Assassination Attempts: George C. Wallace Alabama Governor Part 3
About the assassination of Alabama governor George C. Wallace, biography and history of the possible assassin Arthur Bremer.
The Victim: GEORGE C. WALLACE, the governor of Alabama,
Artie Bremer was described time and again as a "loner." Despite that description by certain of his acquaintances and by Life magazine, Bremer was constantly in the company of several individuals just prior to the assassination attempt.
One of these individuals has been identified as Mr. Dennis Cassini. Before any officials could question Cassini after the murder attempt on Wallace, he was found dead of a heroin overdose, his body locked in the trunk of his automobile. The Milwaukee officials reported this incident to the Federal Bureau of Investigation. No attempt was made by the Federal authorities, then under the direction of L. Patrick Gray, to investigate this matter further.
Bremer was also seen with an older, heavyset gentleman in the waiting room of the Chesapeake and Ohio Ferry in Ludington, Mich. He was described by the attendant as having a "New Joisey brogue." Mr. Roger Gordon, a former member of the Secret Army Organization (SAO), a government intelligence agency, identified Bremer's ferry contact as a Mr.
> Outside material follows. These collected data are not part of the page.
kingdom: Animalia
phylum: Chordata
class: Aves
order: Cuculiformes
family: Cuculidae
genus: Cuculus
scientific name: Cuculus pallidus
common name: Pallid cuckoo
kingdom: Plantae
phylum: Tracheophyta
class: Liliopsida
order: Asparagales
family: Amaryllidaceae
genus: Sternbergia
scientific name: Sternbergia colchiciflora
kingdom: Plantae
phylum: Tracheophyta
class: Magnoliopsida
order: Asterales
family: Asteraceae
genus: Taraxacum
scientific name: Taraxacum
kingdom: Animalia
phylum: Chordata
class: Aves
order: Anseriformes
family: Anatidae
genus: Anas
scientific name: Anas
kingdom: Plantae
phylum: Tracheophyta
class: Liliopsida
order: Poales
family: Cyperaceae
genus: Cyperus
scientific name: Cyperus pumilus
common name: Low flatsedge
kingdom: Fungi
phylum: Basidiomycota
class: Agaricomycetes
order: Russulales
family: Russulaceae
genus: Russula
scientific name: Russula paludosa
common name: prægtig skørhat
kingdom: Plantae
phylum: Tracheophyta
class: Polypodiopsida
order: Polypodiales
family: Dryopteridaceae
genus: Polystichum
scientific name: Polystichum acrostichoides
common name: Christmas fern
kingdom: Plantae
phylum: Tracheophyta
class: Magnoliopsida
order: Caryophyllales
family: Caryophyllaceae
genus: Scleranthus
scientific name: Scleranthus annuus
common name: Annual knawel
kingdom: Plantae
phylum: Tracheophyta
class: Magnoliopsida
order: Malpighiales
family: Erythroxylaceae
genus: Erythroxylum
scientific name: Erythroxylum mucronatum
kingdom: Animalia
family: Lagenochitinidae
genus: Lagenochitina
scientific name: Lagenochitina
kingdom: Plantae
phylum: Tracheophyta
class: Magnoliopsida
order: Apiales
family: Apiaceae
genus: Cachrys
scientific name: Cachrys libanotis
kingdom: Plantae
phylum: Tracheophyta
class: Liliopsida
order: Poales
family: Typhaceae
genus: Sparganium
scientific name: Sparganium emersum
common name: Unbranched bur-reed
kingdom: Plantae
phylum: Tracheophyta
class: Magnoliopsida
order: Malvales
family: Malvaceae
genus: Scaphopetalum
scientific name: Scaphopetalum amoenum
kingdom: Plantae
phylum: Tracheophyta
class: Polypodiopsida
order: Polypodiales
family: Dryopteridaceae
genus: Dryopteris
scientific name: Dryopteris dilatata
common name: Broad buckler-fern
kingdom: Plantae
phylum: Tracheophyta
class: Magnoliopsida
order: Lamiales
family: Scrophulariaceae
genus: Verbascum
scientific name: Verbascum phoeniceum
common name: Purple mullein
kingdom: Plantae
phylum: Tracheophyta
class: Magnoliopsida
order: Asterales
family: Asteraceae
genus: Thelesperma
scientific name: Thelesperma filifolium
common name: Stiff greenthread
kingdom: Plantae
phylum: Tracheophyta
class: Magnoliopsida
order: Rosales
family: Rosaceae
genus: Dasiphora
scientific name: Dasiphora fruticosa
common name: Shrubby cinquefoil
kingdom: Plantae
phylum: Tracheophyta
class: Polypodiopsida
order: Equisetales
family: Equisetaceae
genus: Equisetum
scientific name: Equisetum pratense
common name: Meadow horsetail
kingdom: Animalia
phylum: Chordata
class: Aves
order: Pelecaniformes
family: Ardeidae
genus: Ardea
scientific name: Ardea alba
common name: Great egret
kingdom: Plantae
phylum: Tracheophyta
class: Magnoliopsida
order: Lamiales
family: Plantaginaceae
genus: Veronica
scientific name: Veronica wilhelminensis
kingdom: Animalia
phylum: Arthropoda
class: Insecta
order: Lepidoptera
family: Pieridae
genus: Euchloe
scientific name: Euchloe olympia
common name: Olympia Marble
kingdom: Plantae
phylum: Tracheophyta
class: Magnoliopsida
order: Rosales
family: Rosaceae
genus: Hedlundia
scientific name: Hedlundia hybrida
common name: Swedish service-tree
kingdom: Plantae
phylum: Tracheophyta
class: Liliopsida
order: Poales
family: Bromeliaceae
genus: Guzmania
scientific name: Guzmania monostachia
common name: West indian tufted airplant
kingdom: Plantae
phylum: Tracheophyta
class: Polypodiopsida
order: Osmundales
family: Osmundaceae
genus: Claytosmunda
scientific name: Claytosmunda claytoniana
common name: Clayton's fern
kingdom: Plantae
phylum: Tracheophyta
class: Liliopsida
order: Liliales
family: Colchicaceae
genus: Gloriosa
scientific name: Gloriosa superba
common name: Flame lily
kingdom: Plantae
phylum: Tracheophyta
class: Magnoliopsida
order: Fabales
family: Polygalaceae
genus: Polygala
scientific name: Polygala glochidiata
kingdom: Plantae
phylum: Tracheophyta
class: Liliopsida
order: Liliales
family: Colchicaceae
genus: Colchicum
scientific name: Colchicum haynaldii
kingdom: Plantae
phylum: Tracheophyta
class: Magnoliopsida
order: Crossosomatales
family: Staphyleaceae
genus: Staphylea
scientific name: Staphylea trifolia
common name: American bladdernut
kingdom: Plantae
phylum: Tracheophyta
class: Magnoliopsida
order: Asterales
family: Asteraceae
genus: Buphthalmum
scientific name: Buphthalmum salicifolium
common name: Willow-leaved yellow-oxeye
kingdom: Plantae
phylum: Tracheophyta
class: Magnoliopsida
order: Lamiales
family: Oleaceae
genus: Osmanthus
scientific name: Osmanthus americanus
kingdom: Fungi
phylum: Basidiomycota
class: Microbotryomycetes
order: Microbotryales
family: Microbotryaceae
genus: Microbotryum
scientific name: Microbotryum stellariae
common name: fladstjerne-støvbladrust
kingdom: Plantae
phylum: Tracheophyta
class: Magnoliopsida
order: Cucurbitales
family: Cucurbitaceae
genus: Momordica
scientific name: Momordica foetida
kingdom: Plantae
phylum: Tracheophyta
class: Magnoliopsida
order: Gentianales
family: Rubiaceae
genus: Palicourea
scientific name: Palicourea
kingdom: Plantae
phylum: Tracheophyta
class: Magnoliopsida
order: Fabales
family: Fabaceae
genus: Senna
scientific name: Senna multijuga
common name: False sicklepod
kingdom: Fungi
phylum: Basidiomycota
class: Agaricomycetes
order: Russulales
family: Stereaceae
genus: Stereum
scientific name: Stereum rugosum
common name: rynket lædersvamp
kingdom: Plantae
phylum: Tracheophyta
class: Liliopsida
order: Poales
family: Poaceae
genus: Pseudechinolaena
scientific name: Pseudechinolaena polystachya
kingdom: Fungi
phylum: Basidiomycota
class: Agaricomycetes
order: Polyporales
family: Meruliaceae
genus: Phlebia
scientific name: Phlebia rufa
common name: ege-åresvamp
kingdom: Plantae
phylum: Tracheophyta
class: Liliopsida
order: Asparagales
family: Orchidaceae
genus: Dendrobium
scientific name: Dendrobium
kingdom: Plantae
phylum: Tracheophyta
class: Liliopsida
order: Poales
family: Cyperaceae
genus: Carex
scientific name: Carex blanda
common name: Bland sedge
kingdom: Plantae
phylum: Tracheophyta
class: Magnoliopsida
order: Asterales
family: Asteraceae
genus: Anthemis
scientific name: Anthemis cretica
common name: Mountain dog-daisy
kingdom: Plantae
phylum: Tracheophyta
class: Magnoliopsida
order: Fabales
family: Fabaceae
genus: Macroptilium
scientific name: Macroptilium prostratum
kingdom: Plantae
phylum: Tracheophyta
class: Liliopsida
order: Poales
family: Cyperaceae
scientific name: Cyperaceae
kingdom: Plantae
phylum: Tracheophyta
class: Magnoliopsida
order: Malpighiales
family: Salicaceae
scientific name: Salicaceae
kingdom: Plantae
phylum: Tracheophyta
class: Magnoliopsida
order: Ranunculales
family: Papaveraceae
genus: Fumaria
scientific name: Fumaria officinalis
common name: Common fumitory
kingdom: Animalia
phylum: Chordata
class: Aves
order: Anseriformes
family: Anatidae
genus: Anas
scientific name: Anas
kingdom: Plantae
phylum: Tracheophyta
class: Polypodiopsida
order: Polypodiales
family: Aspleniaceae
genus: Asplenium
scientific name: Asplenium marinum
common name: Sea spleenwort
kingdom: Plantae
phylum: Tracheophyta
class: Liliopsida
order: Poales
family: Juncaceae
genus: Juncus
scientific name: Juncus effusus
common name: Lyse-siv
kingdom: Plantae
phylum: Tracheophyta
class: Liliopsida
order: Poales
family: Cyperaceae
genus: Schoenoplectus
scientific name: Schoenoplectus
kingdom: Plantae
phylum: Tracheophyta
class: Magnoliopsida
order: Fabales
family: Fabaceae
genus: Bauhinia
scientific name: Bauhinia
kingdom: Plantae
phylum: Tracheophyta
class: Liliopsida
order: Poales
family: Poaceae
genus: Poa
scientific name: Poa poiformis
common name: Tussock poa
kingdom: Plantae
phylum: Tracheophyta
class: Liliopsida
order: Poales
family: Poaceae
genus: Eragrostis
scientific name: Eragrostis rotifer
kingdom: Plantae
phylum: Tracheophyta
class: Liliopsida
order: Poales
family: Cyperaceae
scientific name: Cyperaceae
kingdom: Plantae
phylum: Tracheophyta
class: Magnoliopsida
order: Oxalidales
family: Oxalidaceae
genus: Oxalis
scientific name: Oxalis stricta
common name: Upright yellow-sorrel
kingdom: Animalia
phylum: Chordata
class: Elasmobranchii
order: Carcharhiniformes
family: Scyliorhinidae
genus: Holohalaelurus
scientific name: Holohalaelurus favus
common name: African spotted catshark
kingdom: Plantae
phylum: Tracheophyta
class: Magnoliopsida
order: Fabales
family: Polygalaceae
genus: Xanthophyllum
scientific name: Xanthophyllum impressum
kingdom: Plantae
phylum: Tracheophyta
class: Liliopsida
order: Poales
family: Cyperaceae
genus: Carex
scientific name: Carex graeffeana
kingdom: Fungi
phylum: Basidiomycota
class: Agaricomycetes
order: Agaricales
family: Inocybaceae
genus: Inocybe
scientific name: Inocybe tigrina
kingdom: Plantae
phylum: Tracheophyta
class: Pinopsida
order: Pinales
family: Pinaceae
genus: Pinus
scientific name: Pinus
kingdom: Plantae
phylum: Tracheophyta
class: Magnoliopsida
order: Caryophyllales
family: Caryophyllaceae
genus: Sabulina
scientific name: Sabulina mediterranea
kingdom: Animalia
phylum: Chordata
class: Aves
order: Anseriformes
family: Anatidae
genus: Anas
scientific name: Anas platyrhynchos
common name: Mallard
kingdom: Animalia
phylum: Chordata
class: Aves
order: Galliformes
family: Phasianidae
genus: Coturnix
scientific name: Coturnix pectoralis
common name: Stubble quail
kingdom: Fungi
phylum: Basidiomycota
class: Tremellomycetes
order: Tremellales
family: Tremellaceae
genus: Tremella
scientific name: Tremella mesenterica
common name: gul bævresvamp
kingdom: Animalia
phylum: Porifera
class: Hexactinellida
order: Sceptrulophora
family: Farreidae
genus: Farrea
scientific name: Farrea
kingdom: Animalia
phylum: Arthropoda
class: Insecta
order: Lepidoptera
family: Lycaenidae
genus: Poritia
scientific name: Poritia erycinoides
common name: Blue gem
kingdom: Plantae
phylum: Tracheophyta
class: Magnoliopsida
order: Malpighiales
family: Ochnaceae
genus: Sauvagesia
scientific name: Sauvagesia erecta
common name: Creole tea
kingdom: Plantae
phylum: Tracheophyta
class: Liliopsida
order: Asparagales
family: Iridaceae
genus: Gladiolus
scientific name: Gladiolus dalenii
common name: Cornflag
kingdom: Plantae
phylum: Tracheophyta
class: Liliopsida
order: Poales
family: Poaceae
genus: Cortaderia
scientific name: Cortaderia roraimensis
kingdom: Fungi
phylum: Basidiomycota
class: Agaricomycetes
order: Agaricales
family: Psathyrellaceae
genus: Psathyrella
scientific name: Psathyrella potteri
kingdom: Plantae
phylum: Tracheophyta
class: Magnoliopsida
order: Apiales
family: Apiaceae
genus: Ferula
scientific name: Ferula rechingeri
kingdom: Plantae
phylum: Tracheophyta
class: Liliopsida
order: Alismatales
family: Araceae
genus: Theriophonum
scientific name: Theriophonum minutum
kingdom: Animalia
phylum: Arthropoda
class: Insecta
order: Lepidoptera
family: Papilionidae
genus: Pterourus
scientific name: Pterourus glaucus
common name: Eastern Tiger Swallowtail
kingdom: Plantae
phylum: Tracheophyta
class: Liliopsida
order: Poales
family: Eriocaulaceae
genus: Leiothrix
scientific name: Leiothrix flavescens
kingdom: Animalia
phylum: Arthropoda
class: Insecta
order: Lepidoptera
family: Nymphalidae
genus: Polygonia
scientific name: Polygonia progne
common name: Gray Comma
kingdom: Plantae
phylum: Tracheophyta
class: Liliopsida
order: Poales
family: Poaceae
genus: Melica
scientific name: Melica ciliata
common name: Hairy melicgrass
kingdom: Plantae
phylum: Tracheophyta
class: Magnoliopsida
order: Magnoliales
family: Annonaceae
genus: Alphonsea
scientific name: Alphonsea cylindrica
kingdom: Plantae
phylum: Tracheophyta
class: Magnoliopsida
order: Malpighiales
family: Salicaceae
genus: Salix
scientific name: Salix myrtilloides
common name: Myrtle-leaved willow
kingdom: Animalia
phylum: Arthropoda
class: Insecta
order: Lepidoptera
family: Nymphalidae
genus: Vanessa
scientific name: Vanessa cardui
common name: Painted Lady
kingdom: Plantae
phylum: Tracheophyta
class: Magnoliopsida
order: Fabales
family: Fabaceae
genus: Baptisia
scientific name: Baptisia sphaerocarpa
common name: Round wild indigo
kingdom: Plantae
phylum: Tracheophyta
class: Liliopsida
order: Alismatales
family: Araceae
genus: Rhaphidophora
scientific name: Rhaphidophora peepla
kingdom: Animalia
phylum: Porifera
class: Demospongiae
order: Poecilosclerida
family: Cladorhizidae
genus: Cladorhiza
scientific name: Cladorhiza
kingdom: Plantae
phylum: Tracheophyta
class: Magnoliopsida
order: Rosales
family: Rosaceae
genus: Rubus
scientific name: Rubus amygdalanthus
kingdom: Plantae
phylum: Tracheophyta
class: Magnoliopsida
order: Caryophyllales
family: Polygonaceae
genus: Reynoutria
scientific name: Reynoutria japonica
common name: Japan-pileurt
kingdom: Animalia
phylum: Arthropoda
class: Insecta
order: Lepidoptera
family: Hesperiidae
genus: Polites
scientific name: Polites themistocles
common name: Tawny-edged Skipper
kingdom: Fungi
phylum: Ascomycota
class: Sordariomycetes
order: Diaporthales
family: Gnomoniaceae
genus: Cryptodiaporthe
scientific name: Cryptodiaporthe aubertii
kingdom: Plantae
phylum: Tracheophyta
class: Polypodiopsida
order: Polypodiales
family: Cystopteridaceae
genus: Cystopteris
Anthony Ulasewicz, a White House operative who would become well-known in the Watergate hearings. Gordon has since left this country.
It has been reported that Charles W. Colson ordered E. Howard Hunt (both also of Watergate fame) to break into Bremer's apartment within an hour of the shooting, and plant Black Panther party newspapers and Angela Davis literature there. A small news service employee carried out the Colson assignment. Wallace was interviewed by Barbara Walters of the Today show. In reference to the break-in, the governor said:
So I just wondered, if that were the case, how did anyone know where he lived within an hour after I was shot? I myself didn't know who shot me until several days later, but of course, I wouldn't know because I was in a condition not to know.
Knowledge of the suspect's identity and the location of his apartment so soon could possibly indicate prior knowledge of the incident.
All of these points could further indicate that the "loner," Arthur Herman Bremer, might well have been in collusion with some other party or parties in the attempt on the life of Gov. George C. Wallace. However, no further investigation is planned at the official level at this time.